December 27, 2018 2:00 PM, EST

Rhode Island to Construct 10 More Truck Toll Gantries

Truck at Rhode Island toll(

The Rhode Island Department of Transportation has received federal approval to advance construction on 10 more truck-tolling gantries.

RIDOT announced Dec. 20 that the Federal Highway Administration has granted approval for the state to proceed with construction on another series of tolling gantries. The first two (of an eventual 13) truck-tolling gantries in Rhode Island have been operational since June 11.

After reviewing RIDOT’s environmental assessment, FHWA issued a Finding of No Significant Impact, clearing the way for construction.

“This Finding of No Significant Impact is based on the attached environmental assessment, which has been independently evaluated by the FHWA and determined to adequately and accurately discuss the need, environmental issues and impacts of the proposed project,” FHWA stated in its letter to RIDOT.

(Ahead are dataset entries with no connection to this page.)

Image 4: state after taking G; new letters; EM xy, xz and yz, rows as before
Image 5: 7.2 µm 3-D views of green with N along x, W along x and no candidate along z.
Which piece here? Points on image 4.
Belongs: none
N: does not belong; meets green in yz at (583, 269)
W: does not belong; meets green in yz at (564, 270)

According to RIDOT, the next tolling gantry is expected to be completed and operational by May. The remaining tolling locations will be activated “in quick succession” every one or two months. The 10 gantries are expected to be completed by May 2020.

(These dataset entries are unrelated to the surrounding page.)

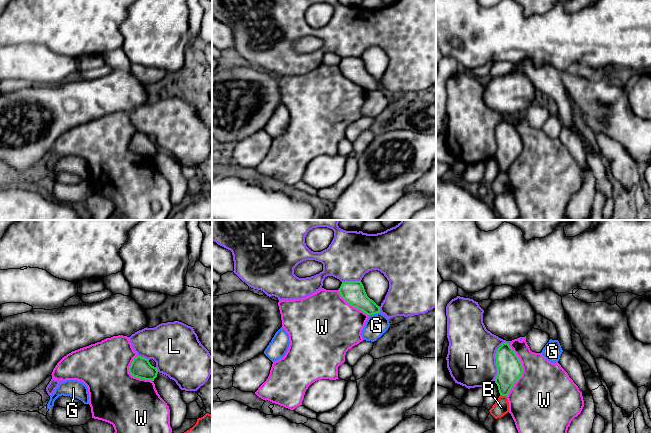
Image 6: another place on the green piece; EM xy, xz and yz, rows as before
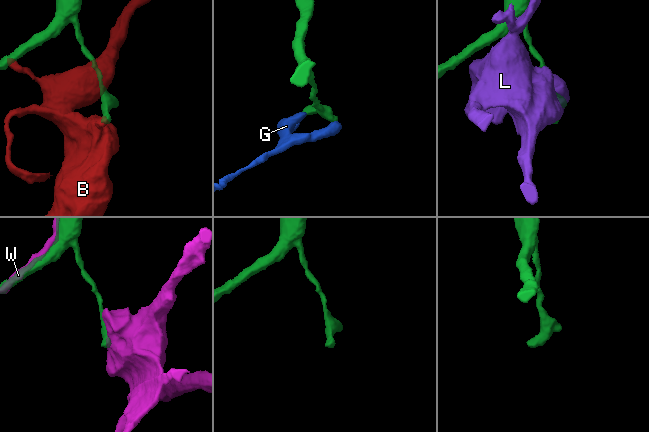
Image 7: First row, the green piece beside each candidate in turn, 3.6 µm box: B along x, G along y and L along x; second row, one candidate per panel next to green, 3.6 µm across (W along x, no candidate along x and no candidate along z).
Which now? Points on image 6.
Belongs: none
B: does not belong; meets green in yz at (503, 395); border along yz (500, 394), (506, 397)
G: does not belong; meets green in xz at (374, 313)
L: does not belong; meets green in yz at (496, 360)
W: does not belong; meets green in yz at (522, 371)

The state’s two functional truck tolls preside over Interstate 95 and are located in Hopkinton and Exeter, both of which toe the state’s border with Connecticut. The Hopkinton toll is $3.25, and the Exeter toll is $3.50. The tolls are limited to one charge per facility, per day in each direction and do not exceed $40 per day.

Rhode Island truck toll sign

(Rhode Island Department of Transportation)

The remaining tolls will be collected over major routes, including Interstates 95, 195, 295, U.S. Route 6 and State Route 146.

RIDOT released data Sept. 13 covering tolling transactions that occurred from July 11 to Aug. 10. The diversion rates are lower than expected and revenue generated from the tolls is higher than initially projected. Financial studies estimated that the two tolls would bring in about $598,000 a month. The second month of tolling yielded more than $664,000. Not only is this figure more than projected, but it also marks an increase from the first month of tolling, which saw more than $625,000 in revenue.

Members of the trucking community have repeatedly decried the truck-only tolls. American Trucking Associations, Cumberland Farms Inc., M&M Transport Services Inc. and New England Motor Freight filed a lawsuit July 10 contesting the constitutionality of the tolling program. The lawsuit maintains that truck tolls discriminate against interstate commerce.

“We maintain that this discriminatory tolling scheme is unconstitutional, which is why we filed suit and are eager for our day in court,” ATA spokesman Jeremy Kirkpatrick said. “Taxpayers can judge for themselves the wisdom of the state’s decision to build 10 more gantries while the legality of this program remains in question and under review.”

Gina Raimondo

Gov. Gina Raimondo celebrates her re-election Nov. 6 in Providence, R.I. (Steven Senne/Associated Press)

RIDOT Director Peter Alviti filed a motion Aug. 24 to dismiss the lawsuit. The motion, filed in the U.S. District Court of Rhode Island, states that the plaintiffs are asking the court “to do something that is not only extraordinary but something that it lacks subject matter jurisdiction to do.”

The truck tolls are a component of Gov. Gina Raimondo’s RhodeWorks program to finance infrastructure projects. According to RIDOT, the completed 13-point tolling system will bring in $45 million annually, some $4 million of which will go toward operation and maintenance costs. The remaining $41 million will be used for bridge rehabilitation projects. About 22% of the 1,162 bridges in the state are structurally deficient, according to RIDOT.

Raimondo, a Democrat, was re-elected to gubernatorial office with 52% of the vote Nov. 6.

Rhode Island Trucking Association President Chris Maxwell said the trucking industry will continue to press against the truck-tolling system in 2019.

“Once again, Rhode Island is boldly advancing its truck-tolling network while, at the very same time, a very compelling argument against its constitutionality awaits a federal court decision,” Maxwell said. “They can continue to build gantries and to pound their chest about the financial successes of the program which, to date, includes almost $4 million collected in tolls thus far. In the end, their actions and their narrative have no bearing on the outcome of this case, but presume to speak above the courts.”